Bab III (tiga rumawi) dalam Pasal Lima (5) Ayat (1) dan Auat (2) berbunyi :
Ayat 1. Hak pengelolaan yang berasal dari tanah Negara diberikan kepada : Instansi Pemerintah Pusat, Pemerintah Daerah, Badan Usaha Milik Negara/Badan Usaha Milik Daerah, Badan Hukum Milik Negara/Badan Hukum Milik Daerah, Badan Bank Tanah, atau Badan Hukum yang ditunjuk oleh Pemerintah Pusat.
Ayat 2. Hak pengelolaan yang berasal dari tanah ulayat di tetapkan kepada masyarakat hukum adat.
Kalau melihat dari pada Regulasi yang ada, dan Undang Undang Dasar Negara Republik Indonesia tahun 1945 yakni Pasal 33 Ayat (3).
Kemudian apabila tanah tersebut dapat di buktikan kepemilikannya oleh ahli waris, maka Pemerintah Pusat dan atau Pemerintah Daerah tidak boleh semena-mena mengeluarkan HGU tanah milik masyarakat.
Jika hal itu terjadi maka pemilik tanah dapat melakukan upaya hukum apakah melalui badan peradilan. Dan apabila kemudian pemilik tanah/ahli waris menduga ada sindikat mafia tanah yang bermain dalam proses HGU tersebut, maka pemilik dapat juga menempuh secara Hukum Pidana yaitu melaporkan perihal tersebut kepada satgas mafia tanah di wilayah hukumnya, termasuk hingga mem PTUN-kan, tutupnya.
Sebelumnya, keluarga besar lima keturunan Bandar Dewa melalui Juru bicara sekaligus kuasa lima (5) keturunan Bandar Dewa, Achmad Sobrie menjelaskan bahwa keluarga besar merasa seperti dipermainkan setelah dalam kurun waktu 40 tahun terakhir melakukan beberapa upaya penolakannya terhadap perpanjangan HGU PT HIM, namun tidak juga mendapatkan ketegasan BPN Tulangbawang Barat (Tubaba). Akhirnya keluarga Bandar Dewa resmi menggugat Kementerian Agraria dan BPN Tubaba, untuk membatalkan putusan perpanjangan HGU dari PT HIM di Tubaba ke Pengadilan Tata Usaha Negara (PTUN) Bandar Lampung.
“Gugatan ini dilakukan lantaran PT HIM telah merampas tanah adat milik Lima keturunan bandar dewa sejak empat puluh tahun yang lalu,” terang Sobrie di area PTUN Bandar Lampung.

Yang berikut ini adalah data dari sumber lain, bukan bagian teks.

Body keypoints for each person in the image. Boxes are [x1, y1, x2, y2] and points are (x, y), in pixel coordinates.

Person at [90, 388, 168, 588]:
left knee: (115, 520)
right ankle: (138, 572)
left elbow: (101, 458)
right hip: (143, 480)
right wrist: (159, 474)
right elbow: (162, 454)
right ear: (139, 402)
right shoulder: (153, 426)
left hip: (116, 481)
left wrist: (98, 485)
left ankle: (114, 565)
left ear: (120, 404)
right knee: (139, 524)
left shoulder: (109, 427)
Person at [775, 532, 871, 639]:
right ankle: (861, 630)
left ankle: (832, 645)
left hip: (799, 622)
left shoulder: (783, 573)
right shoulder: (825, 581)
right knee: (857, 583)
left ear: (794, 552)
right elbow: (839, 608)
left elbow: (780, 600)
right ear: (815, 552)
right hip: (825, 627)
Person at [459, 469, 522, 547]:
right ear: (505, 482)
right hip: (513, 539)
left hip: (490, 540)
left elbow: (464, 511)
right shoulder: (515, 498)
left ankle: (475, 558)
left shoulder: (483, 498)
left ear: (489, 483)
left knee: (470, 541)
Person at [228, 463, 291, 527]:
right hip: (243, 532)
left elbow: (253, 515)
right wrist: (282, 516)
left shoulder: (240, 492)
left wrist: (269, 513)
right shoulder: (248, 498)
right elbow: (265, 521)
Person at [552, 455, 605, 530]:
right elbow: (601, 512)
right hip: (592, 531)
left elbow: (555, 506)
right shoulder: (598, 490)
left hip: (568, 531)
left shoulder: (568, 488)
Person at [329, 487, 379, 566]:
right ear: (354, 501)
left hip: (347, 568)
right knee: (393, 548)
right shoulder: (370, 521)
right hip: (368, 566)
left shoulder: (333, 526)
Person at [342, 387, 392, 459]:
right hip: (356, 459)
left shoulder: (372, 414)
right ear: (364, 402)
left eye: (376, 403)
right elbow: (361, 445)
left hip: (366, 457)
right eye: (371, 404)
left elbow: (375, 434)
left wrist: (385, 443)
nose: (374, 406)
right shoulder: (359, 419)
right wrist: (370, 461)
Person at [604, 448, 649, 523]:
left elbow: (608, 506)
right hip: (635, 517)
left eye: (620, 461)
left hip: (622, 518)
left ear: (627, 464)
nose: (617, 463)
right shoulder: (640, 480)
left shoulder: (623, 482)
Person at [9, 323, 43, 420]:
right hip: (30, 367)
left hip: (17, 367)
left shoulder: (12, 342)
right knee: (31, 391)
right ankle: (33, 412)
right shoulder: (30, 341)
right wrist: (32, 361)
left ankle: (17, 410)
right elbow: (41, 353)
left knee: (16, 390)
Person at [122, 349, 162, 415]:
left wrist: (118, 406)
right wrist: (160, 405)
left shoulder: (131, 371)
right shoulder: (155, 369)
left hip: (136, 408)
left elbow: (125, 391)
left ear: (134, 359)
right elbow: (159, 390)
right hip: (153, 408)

Kamis (2/9/2021) lalu.
Menurut Sobrie, Permasalahan ini timbul sejak PT HIM mulai berdiri dilahan milik keluarga besar mereka. Dan pihaknya juga sudah mempermasalahkan penerbitan HGU itu.
“Namun sampai hari ini masih diperpanjang,” kata Sobrie.
Diketahui, sejak tahun 1983 sampai sekarang keluarga besar lima keturunan Bandar Dewa terus berjuang demi mengembalikan seluruh kepemilikan tanah seluas 1.470 Ha di Pal 133-139 Omboelan Bawang Berak kepada keluarga lima keturunan Bandar Dewa sesuai dengan Soerat Keterangan Hak Kekoeasaan Tanah Hoekoem Adat Nomor : 79/ Kampoeng/ 1922 yang di daftarkan ke Pesirah Marga Tegamoan dan diperkuat dengan Penetapan Pengadilan Agama Kota Metro Nomor: 0163/ Pdt. P/ 2020 PA. Mt Tanggal 04 Januari 2021 hingga Nomor: 002/ Pdt. P/ 2021/ PA. Mt Tanggal 05 Februari 2021.